You should also consider venue guest count minimums and if they fluctuate depending on the day of the week, all of which will impact how much you pay. "Pre-pandemic, a venue might say a Saturday night wedding needs to guarantee 175 people," Ellen says. "This kind of went to the wayside during the pandemic, but it's coming back."
Are you interested in getting married during a holiday weekend, such as Easter, New Year's Eve or Memorial Day? Wondering if doing so throws a wrench in certain days of the week being cheaper? Typically, the answer is yes.
"What I have seen in contractual language is that if a wedding is on a holiday weekend, some venues will stipulate that discounts do not apply," Ellen says. For example, "if you're planning to get married on a Sunday, and the next day is Memorial Day, they won't give you that discount."

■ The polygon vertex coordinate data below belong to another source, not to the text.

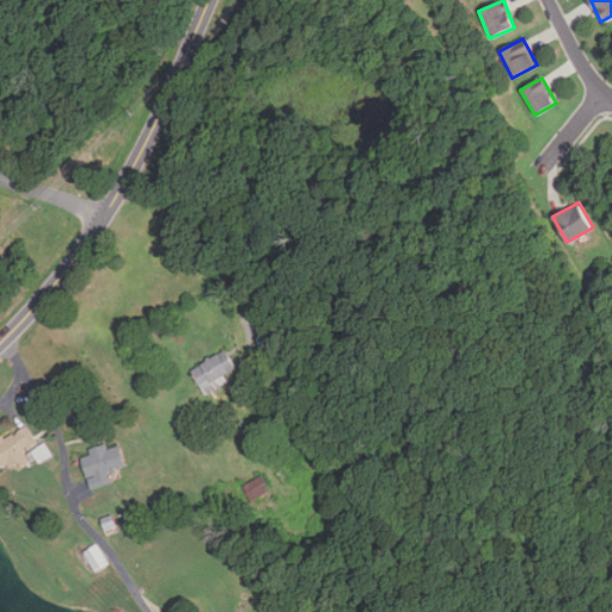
[(204,393),(227,383),(224,375),(236,369),(226,350),(191,367),(204,393)]
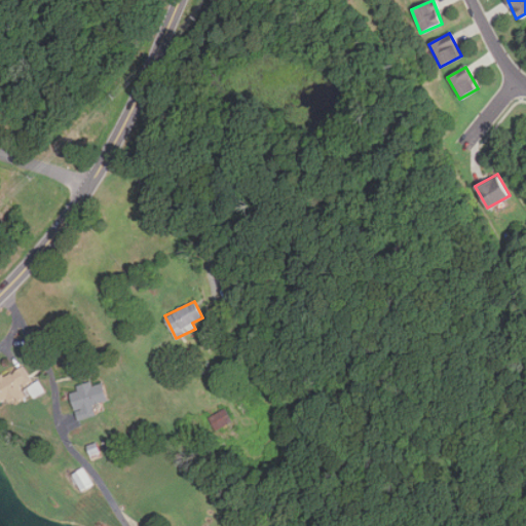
[(21,388),(33,381),(23,365),(0,379),(0,398),(4,405),(11,400),(15,405),(27,397),(21,388)]
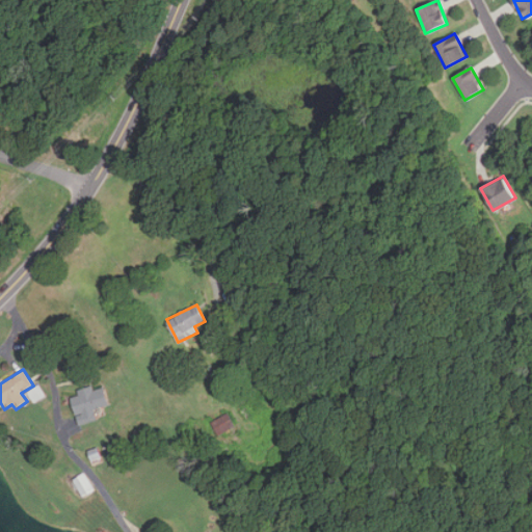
[(80,420),(111,405),(101,383),(70,398),(80,420)]
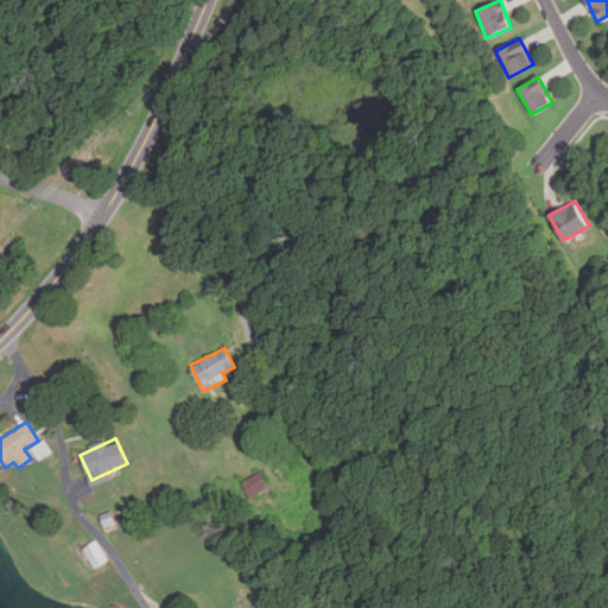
[(31,463),(49,454),(42,441),(24,450),(31,463)]
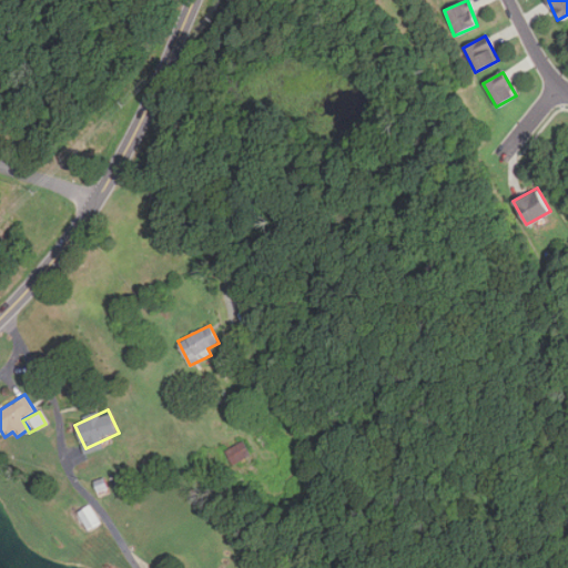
[(253,464),(246,443),(226,449),(234,470),(253,464)]
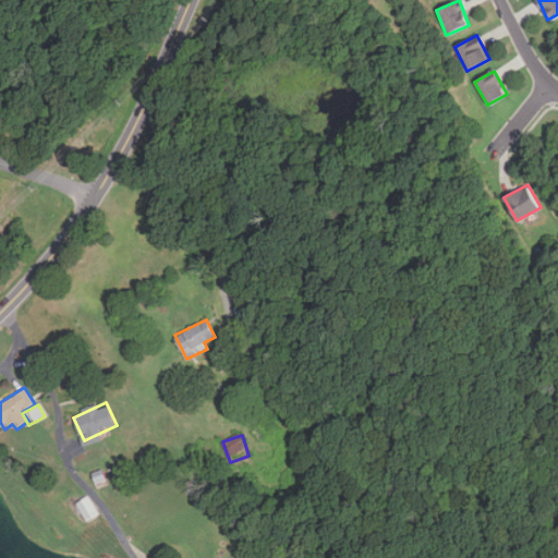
[(95,514),(85,496),(72,504),(82,521),(95,514)]
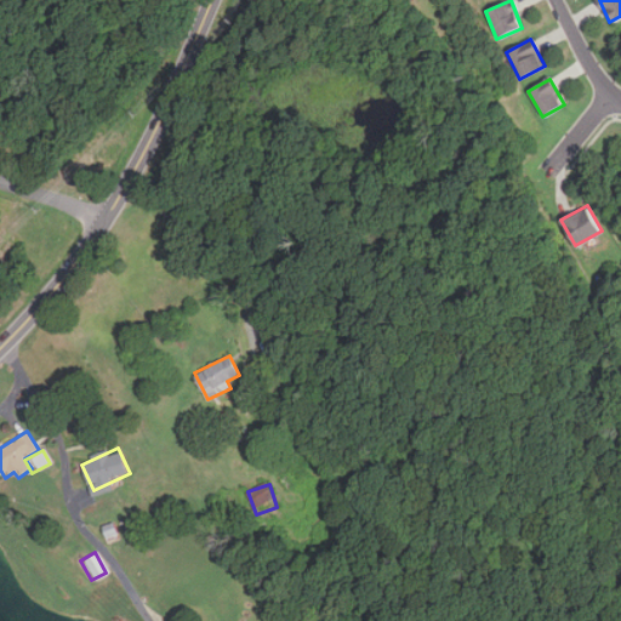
All buildings are outlined.
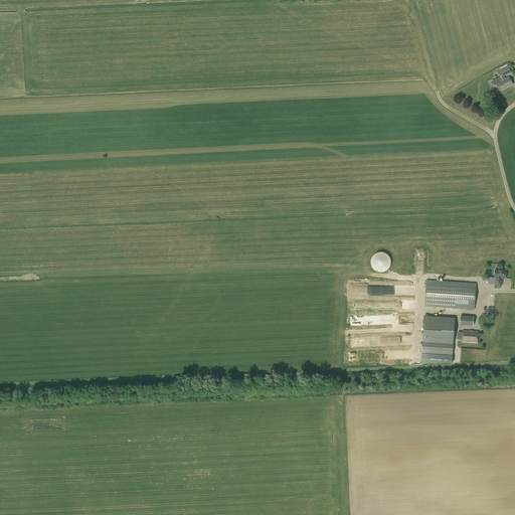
[(497,71),(500,77),(492,81),(494,86),(496,84),(500,92),(513,84),(509,77),(505,79),(503,76),(511,72),(507,66),(497,71)]
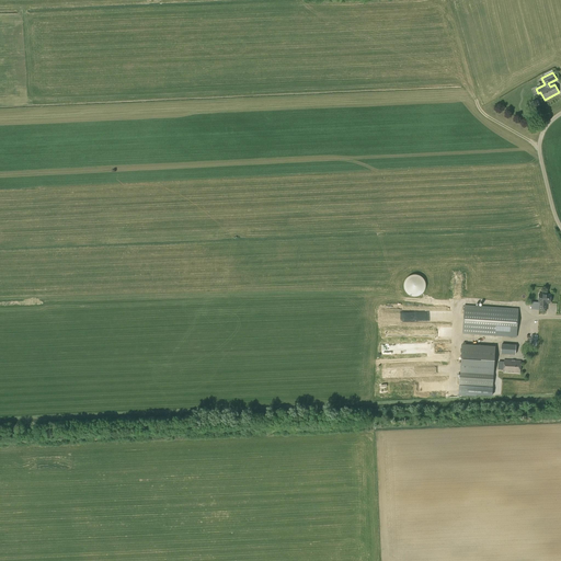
[(534,109),(540,106),(537,100),(531,102),(534,109)]
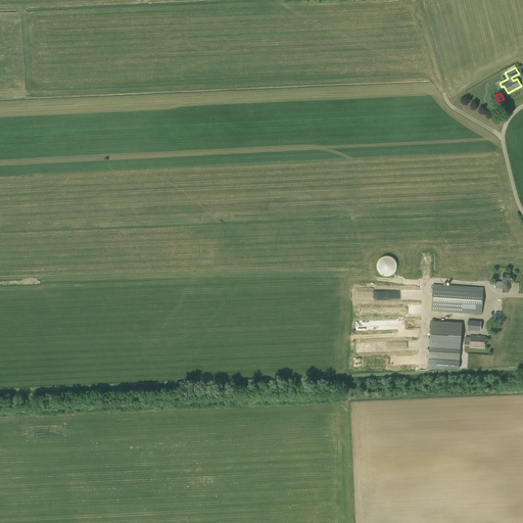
[(396,269),(396,268),(396,267),(396,266),(396,264),(396,263),(395,262),(394,260),(394,259),(392,258),(391,257),(390,256),(388,256),(387,256),(386,256),(384,256),(383,256),(381,257),(380,258),(379,259),(378,260),(378,262),(377,264),(377,265),(377,267),(377,268),(377,269),(377,271),(378,272),(379,273),(380,274),(381,275),(382,276),(383,276),(385,276),(386,277),(388,276),(389,276),(390,276),(392,275),(393,274),(394,273),(395,272),(395,271),(396,270),(396,269)]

How Shorter Engagements Can Play a Part
If you're willing and able to plan your wedding in the near future (e.g., a few months from now) as opposed to in a year or two (or beyond), you may also find some financial incentives for doing so. "Particularly if you have a short-term booking, if a band is available, even if it's a Saturday night, this might be their only shot to get that date filled," Ellen shares. "It could be to their advantage to chop off a few hundred bucks to get the gig."
Regardless of the day you choose, Ellen always recommends asking for a price cut. "Maybe they won't discount your price completely, but as a concession they'll give you passed hors d'oeuvres," she says.
This is especially true for couples having their ceremony at their reception venue—for an additional fee. "If they're having it on an off day, it never hurts to ask to have the ceremony fee waived," she shares. "There's always some venues that seem to be very steadfast. Other venues might have some more flexibility there."
Least Expensive Season to Get Married
When it comes to selecting your wedding date, you may be heavily influenced by the season in which you want to get married. Read more about the seasonal impact on wedding costs below.
Winter is the only season considered the off-season for weddings, so it makes sense that it would be the cheapest. "I have seen a few venues discount winter months," Ellen shares. However, she notes that these discounts don't often carry over to other vendors, such as entertainment, florists and transportation, possibly because corporate holiday parties occur during this time of year.
Another cost-saving benefit of a winter wedding is the holiday decor that you can use to your advantage when dressing up your venue. "December weddings are so romantic," Ellen notes, "with decor already there that naturally enhances the space."
Spring, Summer and Fall
In the seasons of spring, summer and fall, discounted pricing may be harder to find. "It used to be that months like July and August would be discounted," Ellen says. "Not so much anymore—it's very much almost year-round."
Least Expensive Month to Get Married
In line with the least expensive season, the cheapest months to get married are December, January and February. This is due to the fact that winter is the off-season for weddings, with only 11% of weddings taking place between December 2021 and February 2022, according to The Knot Real Weddings Study.